[[ Extract, beginning ]]

ASHA M. GEORGE

Asha George

Dr. Asha M. George is a public health and security expert with more than three decades of work in her field. Since 2018, she has been the executive director of the Bipartisan Commission on Biodefense, previously known as the Blue Ribbon Study Panel on Biodefense. As executive director, Dr. George is responsible for overseeing the implementation of recommendations contained in the commission’s National Blueprint for Biodefense, Apollo Program for Biodefense, and other reports, in addition to analyzing national biodefense measures and protocols for naturally occurring, accidentally released, and intentionally introduced biological events. Dr. George earned a Bachelor of Arts in natural sciences from Johns Hopkins University in 1987, and earned a Master of Science in public health, with a focus on parasitology and laboratory practice, from the University of North Carolina at Chapel Hill the following year. She subsequently attended the University of Hawai‘i at Manoa, earning a Doctor of Public Health in 1997.

Dr. George began her career as a laboratory technician at the George Washington University and joined the U.S. Army as a military intelligence officer in 1989. She served in the Army until 1992, rising to become a battalion security and intelligence officer, a combat platoon leader, and a company executive officer. During her service, Dr. George deployed to Saudi Arabia and Iraq as a part of Operation Desert Storm, where her public health background helped her battalion’s response to the possible presence of anthrax in Iraqi SCUD missiles. Realizing that the Army separated medical intelligence from other forms of intelligence work, she developed an interest in combining her areas of expertise to better serve the United States and the global community. As someone with military leadership, public health, and policy experience, Dr. George has dedicated her civilian career to biodefense, homeland security, and national security.

[[ Extract, end ]]
[[ Data, beginning ]]

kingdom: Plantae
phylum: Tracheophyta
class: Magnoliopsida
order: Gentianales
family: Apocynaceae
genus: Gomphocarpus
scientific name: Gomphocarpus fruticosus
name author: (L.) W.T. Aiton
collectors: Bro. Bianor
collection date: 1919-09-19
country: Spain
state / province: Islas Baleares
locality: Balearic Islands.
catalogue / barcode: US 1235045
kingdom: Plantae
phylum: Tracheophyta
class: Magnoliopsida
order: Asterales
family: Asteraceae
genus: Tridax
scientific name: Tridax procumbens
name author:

[[ Data, end ]]

### Requirement
Extend the biography of Asha M. George, starting right after its final sentence.

### Written answer
Dr. George became the director of the National Coalition for Adult Immunization, at the National Foundation for Infectious Diseases, in 1998, and joined the Association of Public Health Laboratories in 1999 as director of emergency preparedness and response. She remained with the Association of Public Health Laboratories until 2001, when she was named a senior program officer for biological programs at the Nuclear Threat Initiative, a role she would hold for the next two years. Dr. George served as managing director of the ANSER Institute for Homeland Security and threats division manager of the Homeland Security Institute at Analytic Services Inc., and became the director of public health security at DFI International, a Washington-based consultancy, in 2005.

Dr. George entered the public policy sphere in 2007 as professional staff and then senior professional staff for the U.S. House of Representatives’ Committee on Homeland Security, and in 2010, she was named staff director for its intelligence, information sharing, and terrorism risk assessment subcommittee. Thereafter, she was an analytic director at CENTRA Technology Inc., departing in 2015 to become a principal of Strategic Operational Solutions, Inc. Dr. George has been involved with the Bipartisan Commission on Biodefense since 2014, serving as co-director before assuming her current role in 2018 as executive director.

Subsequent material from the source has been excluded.